Is That a Pipe Bomb in Your Pocket or Are You Just Glad to See Me?

When people hear I’m a former travel writer, they often ask if ever I feared for my personal safety while abroad. Sometimes I nod my head yes, somberly exhibiting a burn scar on my left hand that I actually earned as a toddler reaching into the oven for a grilled cheese sandwich. In truth, I was not one of those flak jacket-wearing Wolfe Blitzer types reporting in a fetal position from some Baghdad bunker, but rather a pampered feature writer contributing to any number of breathless travel magazines you might leaf through then not buy at Barnes & Noble. I wrote about honeymoon hotspots for a bridal magazine and island life for one about pleasure boating. I compared cruises and tours for a sponsored publication mailed free of charge to travel agents; updated hotel reviews and restaurant listings in best-selling travel guidebooks; published sweeping personal reports, complete with original photography, for Sunday newspaper travel sections.

From time to time, though, I would in fact find myself covering an area that could best be described as, well, totally unstable. Following the bad press surrounding a civil war, political coup or loosely organized uprising, whatever regime left standing will quickly invite in the travel media in hopes of restoring foreign tourism. If the host committee were to jump the gun, so to speak, the first sign of trouble would be my reception at the airport by a heavily armed “Tour Guide” with a waxed black moustache and a nervous laugh bearing the news that the treaty hadn’t technically been signed yet. “Not to worry,” he’d assure me, reaching across my lap to lock my side of the armored Jeep after muttering something indecipherable into his wrist watch. “We dance on their graves tonight!”

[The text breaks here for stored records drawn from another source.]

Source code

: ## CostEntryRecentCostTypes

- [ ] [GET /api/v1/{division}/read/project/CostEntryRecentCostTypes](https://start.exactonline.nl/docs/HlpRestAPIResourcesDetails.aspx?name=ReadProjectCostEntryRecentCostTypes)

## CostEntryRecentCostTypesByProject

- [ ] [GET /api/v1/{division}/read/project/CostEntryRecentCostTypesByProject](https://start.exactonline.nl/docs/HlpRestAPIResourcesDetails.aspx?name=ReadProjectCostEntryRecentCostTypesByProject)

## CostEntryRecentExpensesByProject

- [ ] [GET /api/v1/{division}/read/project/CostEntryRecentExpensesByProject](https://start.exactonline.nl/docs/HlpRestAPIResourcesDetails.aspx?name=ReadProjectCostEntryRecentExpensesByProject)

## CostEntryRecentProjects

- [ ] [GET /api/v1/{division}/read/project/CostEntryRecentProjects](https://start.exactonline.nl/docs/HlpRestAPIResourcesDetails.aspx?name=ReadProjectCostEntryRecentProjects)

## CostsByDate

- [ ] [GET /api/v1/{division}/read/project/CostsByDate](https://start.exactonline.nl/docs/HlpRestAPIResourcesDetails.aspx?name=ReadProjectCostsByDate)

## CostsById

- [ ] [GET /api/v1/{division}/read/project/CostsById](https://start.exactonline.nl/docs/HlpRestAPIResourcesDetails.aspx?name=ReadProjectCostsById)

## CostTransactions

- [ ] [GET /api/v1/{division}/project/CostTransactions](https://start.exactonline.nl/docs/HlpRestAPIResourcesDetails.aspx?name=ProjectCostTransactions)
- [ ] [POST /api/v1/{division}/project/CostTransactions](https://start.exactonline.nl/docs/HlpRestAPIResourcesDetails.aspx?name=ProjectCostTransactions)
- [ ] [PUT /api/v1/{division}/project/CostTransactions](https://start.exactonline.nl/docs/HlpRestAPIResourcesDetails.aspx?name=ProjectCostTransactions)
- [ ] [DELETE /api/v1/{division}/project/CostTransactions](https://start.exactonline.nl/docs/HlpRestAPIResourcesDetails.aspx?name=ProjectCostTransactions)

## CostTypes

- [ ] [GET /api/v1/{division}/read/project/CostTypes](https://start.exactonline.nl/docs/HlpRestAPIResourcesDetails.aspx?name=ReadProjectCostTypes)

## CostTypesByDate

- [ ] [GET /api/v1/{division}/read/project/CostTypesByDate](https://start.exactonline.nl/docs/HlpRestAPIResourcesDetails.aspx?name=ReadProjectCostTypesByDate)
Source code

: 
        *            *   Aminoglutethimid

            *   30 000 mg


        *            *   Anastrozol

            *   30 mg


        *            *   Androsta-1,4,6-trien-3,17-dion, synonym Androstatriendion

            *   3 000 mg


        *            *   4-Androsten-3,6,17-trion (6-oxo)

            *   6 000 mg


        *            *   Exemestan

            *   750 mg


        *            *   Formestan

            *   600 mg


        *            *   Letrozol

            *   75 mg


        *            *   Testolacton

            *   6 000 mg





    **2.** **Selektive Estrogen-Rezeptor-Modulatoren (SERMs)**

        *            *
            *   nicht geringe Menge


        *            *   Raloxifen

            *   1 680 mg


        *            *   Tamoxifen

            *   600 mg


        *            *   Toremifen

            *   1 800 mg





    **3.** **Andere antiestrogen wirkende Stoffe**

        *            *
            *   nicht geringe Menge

Reviewing a string of falafel stands in Jerusalem, I dodged a pipe lobbed by a Palestinian kid of no more than twelve. At a Santiago naval station, the cutest little Chilean sailor you ever saw knocked the camera out of my hand with the butt of a machine gun when I tried to take his picture. On my own in gang-infested Kingston, Jamaica, I was advised never to publicly wear purple and red—or was it green and yellow? I do recall sleeping with my dresser barricaded in front of my hotel room door against a staffer wearing a hateful look and a passkey around his neck.

Perhaps I best remember the Balkan Mystery Girl who cornered me in the ladies’ room of a Dubrovnik restaurant to tell me she had incontrovertible proof that the recent local plane crash death of then U.S. Commerce Secretary Ron Brown hadn’t been an accident. “This is big story, very big,” she whispered off my blank look. “You are reporter, yes?”

“But I’m here writing about your potato pancakes.”

Though I never pursued her claims, the encounter changed my life forever as the catalyst for my becoming a screenwriter. I could no longer fight the desire to make up stories about people and places far more interesting than those I’d been chasing around the world. Within the ancient walls of the Old City, I actually found Syd Field at an English language bookstore. Taking this as a sign, I got down to work right there on my first feature script—about an embittered correspondent and a beautiful refugee fighting over a Miami home each believe she’d inherited from a dead photographer who owed them both.

After nearly ten years of fighting my own uphill battles here in town, this morning my Showrunner Friend Who Wants More e-mailed me that a Big Producer Pal of hers is looking for an assistant. Call me a prima donna, but not in the farthest reaches of my imagination can I picture opening someone else’s screening invitations and free CD offers all day while tethered to their desk by a headset. Knowing that plenty of people spend their days tending to the minutia of others doesn’t make it seem any less impossible to someone who once had to overnight her passport to Washington so extra pages could be installed. As for my personal work ethic, the reason I can write fourteen, sixteen hours at a clip is because I don’t even hear interruptions. At this kind of place, I’d finally look up from my computer screen and be like, “I’m sorry, what was all that noise about your coffee?”

While my friend feels certain this job would endear me to people who might eventually offer more meaningful work, knowing very well how hard I’d suck at it I’d have better survival chances combining red with purple in Jamaica. Though my screenwriting would surely suffer were I to return to the demands of journalism—especially if it meant being constantly on the road, or leaving town altogether—on days like this it all seems so inevitable. Another thing they won’t tell you in film school is if you can’t do something you love, at least do something you’re good at.